Le rouge et le vert
"Révoltés de voir le somptueux désert de l’Ouest défiguré par les grandes firmes industrielles, quatre insoumis décident d’entrer en lutte contre la “Machine”. Un vétéran du Vietnam accro à la bière et aux armes à feu, un chirurgien incendiaire entre deux âges, sa superbe maîtresse et un mormon nostalgique et polygame commencent à détruire ponts, routes et voies ferrées qui balafrent le désert. Armés de simples clefs à molette - et de dynamite - nos héros écologistes vont devoir affronter les représentants de l’ordre et de la morale lancés à leur poursuite. Commence alors une longue traque dans le désert."
Edward Abbey : "S'il y a quelqu'un toujours ici présent et que je n'aie pas encore insulté, je lui présente mes excuses."
Le Gang de la clef
à molette, publié en 1975 aux Etats-unis est un roman culte. Il
est à la fois en avance sur son temps (Il invente l'éco-terrorisme ) et
témoigne d'une époque révolue (le temps d'avant le béton et des interdictions).
Dès les premiers chapitres, on est captivé par l'originalité des personnages,
chacun bricole dans son coin, qui découpe des panneaux publicitaires, qui
sabote des engins de constructions, qui échafaude le plan parfait pour détruire
un barrage sur le Colorado. On se dit que leur rencontre va faire des
étincelles et c'est le cas. Au fil des pages, on se laisse prendre par la folie
des personnages et on applaudit des deux mains à leurs exploits.
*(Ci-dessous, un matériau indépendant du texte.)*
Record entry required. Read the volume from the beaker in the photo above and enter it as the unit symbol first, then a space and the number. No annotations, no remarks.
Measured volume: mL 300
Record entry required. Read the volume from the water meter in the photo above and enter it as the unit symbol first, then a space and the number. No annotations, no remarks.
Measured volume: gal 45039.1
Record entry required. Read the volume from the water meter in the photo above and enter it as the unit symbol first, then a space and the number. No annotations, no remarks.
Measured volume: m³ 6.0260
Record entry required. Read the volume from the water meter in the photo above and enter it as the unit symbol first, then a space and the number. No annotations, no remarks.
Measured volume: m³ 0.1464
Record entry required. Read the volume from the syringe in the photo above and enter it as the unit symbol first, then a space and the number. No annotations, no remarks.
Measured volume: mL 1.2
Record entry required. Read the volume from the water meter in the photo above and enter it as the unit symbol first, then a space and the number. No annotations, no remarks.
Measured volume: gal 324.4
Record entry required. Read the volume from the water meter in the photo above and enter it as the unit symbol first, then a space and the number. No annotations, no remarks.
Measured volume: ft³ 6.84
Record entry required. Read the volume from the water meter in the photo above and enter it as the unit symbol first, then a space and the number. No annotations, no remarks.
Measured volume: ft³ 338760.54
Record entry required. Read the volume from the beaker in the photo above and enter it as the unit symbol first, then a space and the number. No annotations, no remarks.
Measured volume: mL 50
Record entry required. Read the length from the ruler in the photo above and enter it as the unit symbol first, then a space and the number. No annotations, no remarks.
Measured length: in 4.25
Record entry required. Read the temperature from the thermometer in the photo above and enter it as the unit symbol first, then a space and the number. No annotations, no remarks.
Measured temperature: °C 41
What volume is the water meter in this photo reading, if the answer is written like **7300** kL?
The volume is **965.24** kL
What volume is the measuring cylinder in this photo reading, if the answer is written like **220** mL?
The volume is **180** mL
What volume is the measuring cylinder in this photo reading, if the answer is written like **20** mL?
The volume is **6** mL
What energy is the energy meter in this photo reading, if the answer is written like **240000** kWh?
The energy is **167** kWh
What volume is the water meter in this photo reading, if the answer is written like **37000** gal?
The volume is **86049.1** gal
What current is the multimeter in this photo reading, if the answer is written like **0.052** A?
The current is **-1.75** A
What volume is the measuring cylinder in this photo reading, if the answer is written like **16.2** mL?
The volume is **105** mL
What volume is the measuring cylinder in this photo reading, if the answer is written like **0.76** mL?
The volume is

Ils sont nos catharsis face à
ce monde industriel, dévastateur et cupide, une sorte de robins des bois de
l'écologie. Ils annoncent tout à la fois, Greenpeace, Naomie klein, Cohn Bendit, José
Bové...
Utah- l'un des paysages rencontrés dans le roman.
Mais ici il n'est pas seulement question de revendications
et de politique, tout est question d'équilibre, une remarque poétique sur l'œil d'un vautour ou
sur un genévrier est contre balancé par une blague
potache. Les descriptions de l'ouest américains alterne avec des
dialogues nerveux et vivants, les gentils sont parfois méchants et le méchant est un évêque mormon ambitieux et affligé de garde forestiers plus bêtes que leurs rangers.
On cavale, on crie, on se moque on fait l'amour dans des duvets, on se
bagarre. Loin des livres à thèses qui tente de convaincre
en démontrant. Edward Abbey met en scène un éco activisme apolitique,
joyeux et
insouciant. Les membres du gang sont inexpérimentés et maladroits,
leurs
actions improvisées et impulsives, plus proches des pieds nickelés que
de
véritables terroristes, on s'attache vite à eux, à leurs humours et à
leurs défauts. On rit, on s'offusque, on frémit. La poursuite finale
sur plus de 130 pages est palpitante et on s'aperçoit alors que leurs
actions de
sabotages n'étaient pas de simples plaisanteries mais des actes
condamnables
de plusieurs années de prison. De vrais idéalistes, anarchistes et
drôles.
Edward Abbey n'est pas dupe, il sait que le combat est perdu d'avance, mais il envoie contre les charbonniers, les promoteurs, les constructeurs, sa troupe de chocs : le gang de la clef à molette, des "don quichotte" modernes qui fume des joints et boivent de la bière. Il rend sa révolution festive et loufoque pour entrainer dans son sillage le plus de monde possible, car ces quatre révolutionnaires sont à l'image du peuple américain : jeune, vieux, vétérans, docteur, inculte, alcoolique, fans d'arme à feu, athée, mormon ou juif.
Au final le roman est le portrait en creux de l'auteur, misanthrope et amoureux de la nature, solitaire et fidèle en amitié. Il tient à la fois du road movie et du roman d'aventure et s'érige malgré lui en chef de file du Nature Writing descendant en ligne directe de Thoreau et de Kerouac. Pour ceux qui aimeront ce livre, ce roman a une suite - je la lirais dans quelques temps et j'aurais plaisir à retrouver Hayduke, Bonnie, Doc et Smith dans de nouvelles aventures. A propos du Retour du Gang de la clef à Molette Edward Abbey écrit : “Quiconque prendra ce livre au sérieux sera immédiatement abattu. Quiconque ne le prendra pas au sérieux sera enterré vivant par un bulldozer Mitsubishi.” Tout est dit.